An article yesterday in the Associated Press covers the same ground:

LA GLORIA, Mexico (AP) — Residents in this community of 3,000 believe their town is ground zero for the swine flu epidemic, even if health officials aren't saying so.

More than 450 residents say they're suffering from respiratory problems from contamination spread by pig waste at nearby breeding farms co-owned by a U.S. company. Officials with the company say they've found no sign of swine flu on its farms, and Mexican authorities haven't determined the outbreak's origin.

As far back as late March, roughly one-sixth of the residents here in the Gulf Coast state of Veracruz began complaining of respiratory infections that they say can be traced to a farm that lies upwind five miles (8.5 kilometers) to the north, in the town of Xaltepec.

But Jose Luis Martinez, a 34-year-old resident of La Gloria, said he knew the minute he learned about the outbreak on the news and heard a description of the symptoms: fever, coughing, joint aches, severe headache and, in some cases, vomiting and diarrhea.

"When we saw it on the television, we said to ourselves, 'This is what we had,'" he said Monday. "It all came from here. ... The symptoms they are suffering are the same that we had here."


If this new outbreak of the Swine Flu (it has existed before) did indeed start at this Smithfield Farm, do you think we'll actually learn a lesson from the 120 or so deaths that have occurred so far?

Probably not. There is no end to the evidence that factory farming is simply outrageous.
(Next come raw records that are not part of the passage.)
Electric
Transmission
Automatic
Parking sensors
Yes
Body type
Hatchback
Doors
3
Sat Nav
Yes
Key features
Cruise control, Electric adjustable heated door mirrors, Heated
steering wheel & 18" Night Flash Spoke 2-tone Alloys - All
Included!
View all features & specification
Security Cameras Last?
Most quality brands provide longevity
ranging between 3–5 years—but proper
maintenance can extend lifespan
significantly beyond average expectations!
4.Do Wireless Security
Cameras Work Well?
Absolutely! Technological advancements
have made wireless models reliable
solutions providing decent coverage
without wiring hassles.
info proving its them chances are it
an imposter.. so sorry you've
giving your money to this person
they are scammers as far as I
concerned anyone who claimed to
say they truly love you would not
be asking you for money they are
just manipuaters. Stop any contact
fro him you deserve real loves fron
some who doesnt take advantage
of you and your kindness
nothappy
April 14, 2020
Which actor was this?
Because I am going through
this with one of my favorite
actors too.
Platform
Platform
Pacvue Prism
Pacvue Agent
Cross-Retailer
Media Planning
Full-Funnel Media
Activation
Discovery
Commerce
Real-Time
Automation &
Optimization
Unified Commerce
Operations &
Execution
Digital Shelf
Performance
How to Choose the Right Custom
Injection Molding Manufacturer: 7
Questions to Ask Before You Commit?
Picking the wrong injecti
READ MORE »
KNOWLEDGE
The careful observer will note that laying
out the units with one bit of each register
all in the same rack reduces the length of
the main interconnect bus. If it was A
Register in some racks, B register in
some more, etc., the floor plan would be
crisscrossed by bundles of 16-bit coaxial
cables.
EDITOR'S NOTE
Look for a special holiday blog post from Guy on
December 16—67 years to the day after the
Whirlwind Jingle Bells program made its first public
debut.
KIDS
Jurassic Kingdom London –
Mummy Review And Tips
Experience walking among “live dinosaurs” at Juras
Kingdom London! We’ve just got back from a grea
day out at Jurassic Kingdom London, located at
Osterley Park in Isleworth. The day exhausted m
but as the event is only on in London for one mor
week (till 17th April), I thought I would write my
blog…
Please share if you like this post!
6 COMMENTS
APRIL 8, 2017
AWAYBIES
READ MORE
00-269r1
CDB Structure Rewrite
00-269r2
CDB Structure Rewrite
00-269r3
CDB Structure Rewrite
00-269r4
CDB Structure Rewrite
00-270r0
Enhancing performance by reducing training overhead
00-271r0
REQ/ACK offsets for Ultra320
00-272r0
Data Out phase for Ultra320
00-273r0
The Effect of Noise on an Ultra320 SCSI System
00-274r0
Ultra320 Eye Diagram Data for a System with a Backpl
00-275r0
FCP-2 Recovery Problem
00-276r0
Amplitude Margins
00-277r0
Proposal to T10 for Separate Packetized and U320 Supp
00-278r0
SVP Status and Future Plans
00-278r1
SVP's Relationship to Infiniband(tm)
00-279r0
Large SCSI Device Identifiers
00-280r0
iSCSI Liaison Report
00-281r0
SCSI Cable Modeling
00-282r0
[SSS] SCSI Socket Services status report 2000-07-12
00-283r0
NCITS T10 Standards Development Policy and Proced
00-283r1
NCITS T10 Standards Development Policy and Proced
I've written about this before (many times) and so has just about everyone else. But if hog farmers continue to win senate seats and bend legislation so that it protects environmentally catastrophic hog operations instead of penalizes them, what chance do we have to start making improvements?

P.S. - Smithfield is the company behind this God awful story from Rolling Stone a few years back.

2 comments:

Mary said...

Right on. And if we keep pumping livestock full of antibiotics, the AB resistant super-bug can't be far off. Scary stuff.

Veganosaurus said...

Perfectly put!! The 2 contrasting piggy pictures really drive home the point!